NEW YORK -- Sinclair Broadcast Group and Tribune Media Company, the parent company of FOX31 and Colorado's Own Channel 2, announced Monday they have entered into a definitive agreement under which Sinclair will acquire 100 percent of the issued and outstanding shares of Tribune for $43.50 per share, for an aggregate purchase price of approximately $3.9 billion, plus the assumption of approximately $2.7 billion in net debt.
Under the terms of the agreement, Tribune stockholders will receive $35 in cash and 0.23 shares of Sinclair Class A common stock for each share of Tribune Class A common stock and Class B common stock they own.
The total $43.50 per share consideration represents a premium of approximately 26 percent over Tribune’s unaffected closing share price on Feb. 28, the day before media speculation regarding a possible transaction; approximately 14 percent over Tribune’s 30-day volume weighted average closing stock price; and approximately 8 percent over Tribune’s closing share price on May 5, the last trading day prior to Monday's announcement.
Tribune owns or operates 42 television stations in 33 markets, cable network WGN America, digital multicast network Antenna TV, minority stakes in the TV Food Network and CareerBuilder, and a variety of real estate assets.
Tribune’s stations, a list of which is available in Tribune’s most recent Form 10-K filed on March 1 consist of 14 FOX, 12 CW, six CBS, three ABC, two NBC, three MyNetworkTV affiliates and two independent stations.
The group includes stations in the top three DMAs in the country, seven in the top 10 and 34 in the top 50 DMAs.
“This is a transformational acquisition for Sinclair that will open up a myriad of opportunities for the company,” said Chris Ripley, president and CEO of Sinclair.
“The Tribune stations are highly complementary to Sinclair’s existing footprint and will create a leading nationwide media platform that includes our country’s largest markets.
"The acquisition will enable Sinclair to build ATSC 3.0 (Next Generation Broadcast Platform) advanced services, scale emerging networks and national sales, and integrate content verticals.
"The acquisition will also create substantial synergistic value through operating efficiencies, revenue streams, programming strategies and digital platforms.”
“This will be the largest acquisition in our company’s history, and I want to thank everyone from the Sinclair team, as well as our advisors and bankers who made this possible,” said David Smith, executive chairman of Sinclair.
“Television broadcasting is even more relevant today, especially when it comes to serving our local communities.
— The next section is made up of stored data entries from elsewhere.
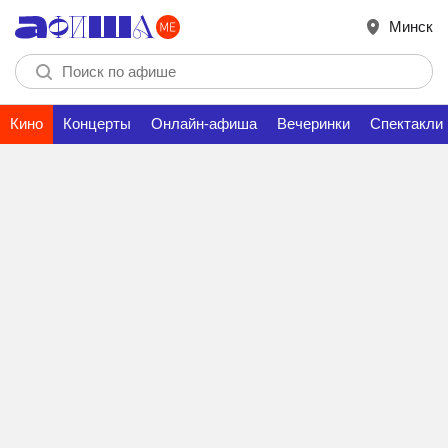
Минск
Кино
Концерты
Онлайн-афиша
Вечеринки
Спектакли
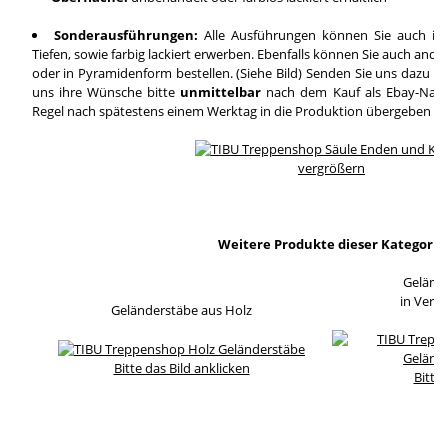
Sonderausführungen:
Alle Ausführungen können Sie auch in
Tiefen, sowie farbig lackiert erwerben. Ebenfalls können Sie auch and
oder in Pyramidenform bestellen. (Siehe Bild) Senden Sie uns dazu ei
uns ihre Wünsche bitte
unmittelbar
nach dem Kauf als Ebay-Nachri
Regel nach spätestens einem Werktag in die Produktion übergeben wi
vergrößern
Weitere Produkte dieser Kategorie
Geländ
in Verb
Geländerstäbe aus Holz
Bitte das Bild anklicken
Bitte 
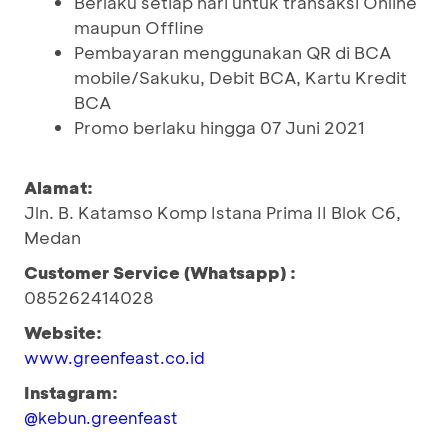
Berlaku setiap hari untuk transaksi Online
maupun Offline
Pembayaran menggunakan QR di BCA
mobile/Sakuku, Debit BCA, Kartu Kredit
BCA
Promo berlaku hingga 07 Juni 2021
Alamat:
Jln. B. Katamso Komp Istana Prima II Blok C6,
Medan
Customer Service (Whatsapp) :
085262414028
Website:
www.greenfeast.co.id
Instagram:
@kebun.greenfeast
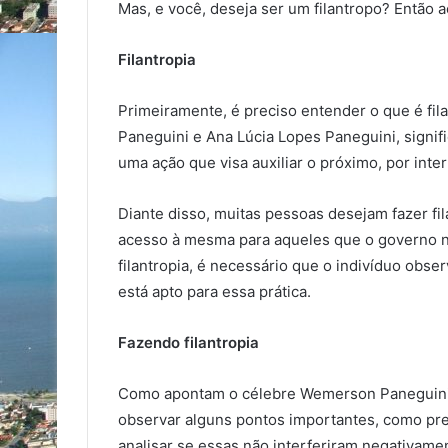
Mas, e você, deseja ser um filantropo? Então 
Filantropia
Primeiramente, é preciso entender o que é fi
Paneguini e Ana Lúcia Lopes Paneguini, signi
uma ação que visa auxiliar o próximo, por inte
Diante disso, muitas pessoas desejam fazer fil
acesso à mesma para aqueles que o governo não
filantropia, é necessário que o indivíduo obse
está apto para essa prática.
Fazendo filantropia
Como apontam o célebre Wemerson Paneguini, a
observar alguns pontos importantes, como pr
analisar se essas não interferiram negativamen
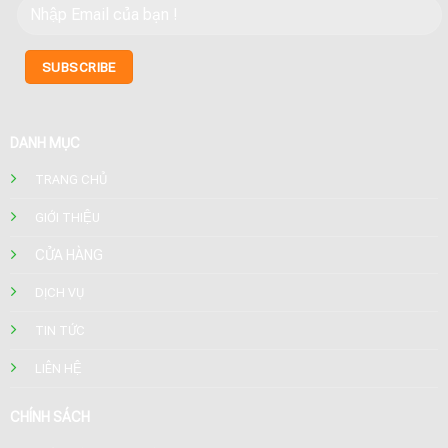
DANH MỤC
TRANG CHỦ
GIỚI THIỆU
CỬA HÀNG
DỊCH VỤ
TIN TỨC
LIÊN HỆ
CHÍNH SÁCH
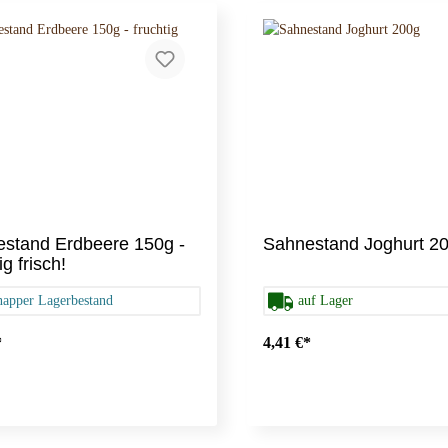
zformen
tt
chten
Universum
Winter
backformen
bodenformen
backformen
gformen
nachtsbackformen
ion
Fondant
stand Erdbeere 150g -
Sahnestand Joghurt 2
ig frisch!
ittelfarbe
Messbecher
napper Lagerbestand
auf Lager
*
4,41 €*
llen
Teigschaber
rtüllen
üllen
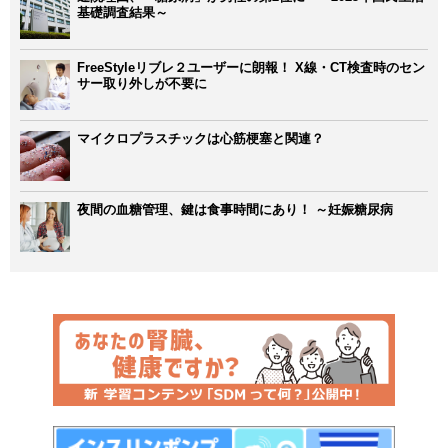
基礎調査結果～
FreeStyleリブレ２ユーザーに朗報！ X線・CT検査時のセン
サー取り外しが不要に
マイクロプラスチックは心筋梗塞と関連？
夜間の血糖管理、鍵は食事時間にあり！ ～妊娠糖尿病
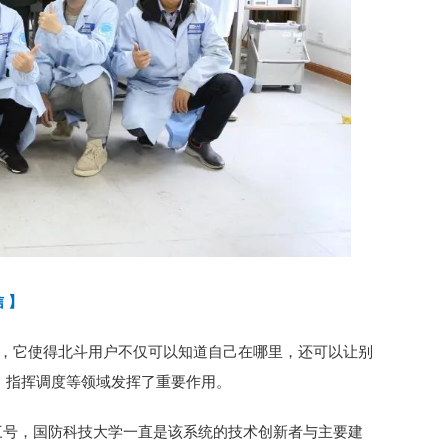
 】
功能，它使得北斗用户不仅可以知道自己在哪里，还可以让别
、指挥调度等领域发挥了重要作用。
三号，国防科技大学一直是该系统的技术创新者与主要建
Tribune’s stations allow Sinclair to strengthen our commitment to serving local communities and to advance the Next Generation Broadcast Platform.
"This acquisition will be a turning point for Sinclair, allowing us to better serve our viewers and advertisers while creating value for our shareholders.”
“Today’s announcement is the culmination of an extensive strategic review, which has delivered significant value to our stockholders,” said Peter Kern, Tribune’s chief executive officer.
“Since we announced the strategic review 15 months ago, we have streamlined the business, monetized non-core assets, strengthened our balance sheet and returned more than $800 million to stockholders -- all of which has resulted in a 50 percent increase in stockholder value.
"We are extremely proud to join Sinclair, and we’re excited that Tribune stockholders and employees will have the opportunity to participate in the long-term growth of the combined company.”
The transaction has been unanimously approved by the boards of directors of both companies and is anticipated to close and fund in the fourth quarter of 2017.
Completion of the transaction is subject to approval by Tribune’s stockholders, as well as customary closing conditions, including approval by the Federal Communications Commission and antitrust clearance.
In order to comply with FCC ownership requirements and antitrust regulations, Sinclair might sell certain stations in markets where it currently owns stations. Such divestitures will be determined through the regulatory approval process.